• **SET TASK**:
How many lines in the rows below contain the string "darkorange"? Reply with the count alone.

Items from a dataset
[Begin]

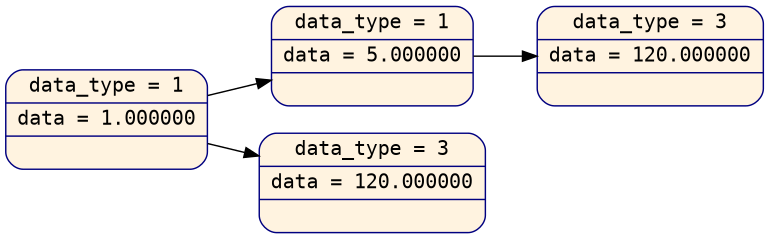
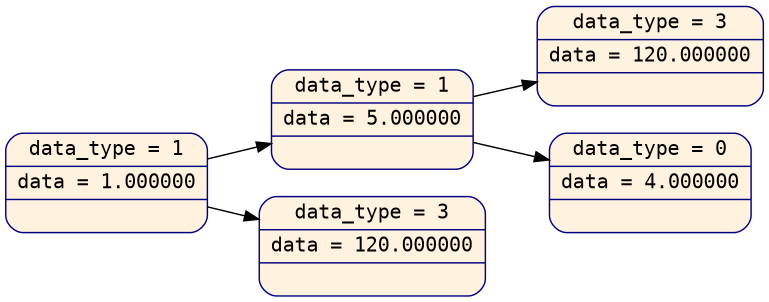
  digraph {
    rankdir=LR
    fontname="DejaVu Sans Mono"
    node [color=navy fillcolor="#fff3e0" rank=1 shape=Mrecord style=filled fontname="DejaVu Sans Mono"]
    edge [fontname="DejaVu Sans Mono"]
    n1 [label=" data_type = 1 | data = 1.000000 | " rank=0]
    n2 [label=" data_type = 1 | data = 5.000000 | "]
    n3 [label=" data_type = 3 | data = 120.000000 | "]
    n4 [label=" data_type = 3 | data = 120.000000 | " rank=2]
+   n5 [label=" data_type = 0 | data = 4.000000 | " rank=2]
    n1 -> n2
    n1 -> n3
    n2 -> n4
+   n2 -> n5
  }
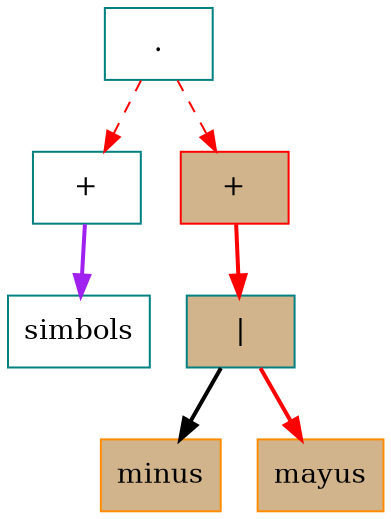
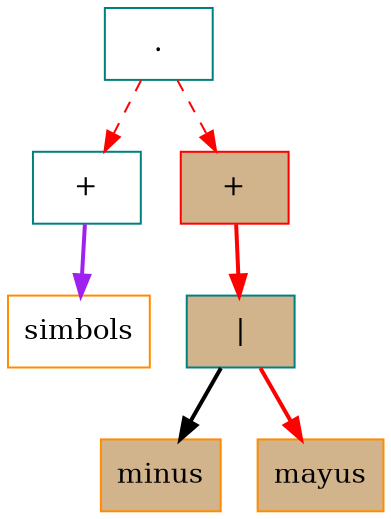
  digraph {
    concentrate=true
    rankdir=UD
    node [shape=box style=filled fillcolor=tan color=teal]
    edge [color=red style=bold]
    n1 [label="." fillcolor=white]
    n2 [label="+" fillcolor=white]
    n3 [label="+" color=red]
-   n4 [label=simbols fillcolor=white]
+   n4 [label=simbols fillcolor=white color=darkorange]
    n5 [label="|"]
    n6 [label=minus color=darkorange]
    n7 [label=mayus color=darkorange]
    n1 -> n2 [style=dashed]
    n1 -> n3 [style=dashed]
    n2 -> n4 [color=purple]
    n3 -> n5
    n5 -> n6 [color=black]
    n5 -> n7
  }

[End]

• **SOLUTION BELOW**:
3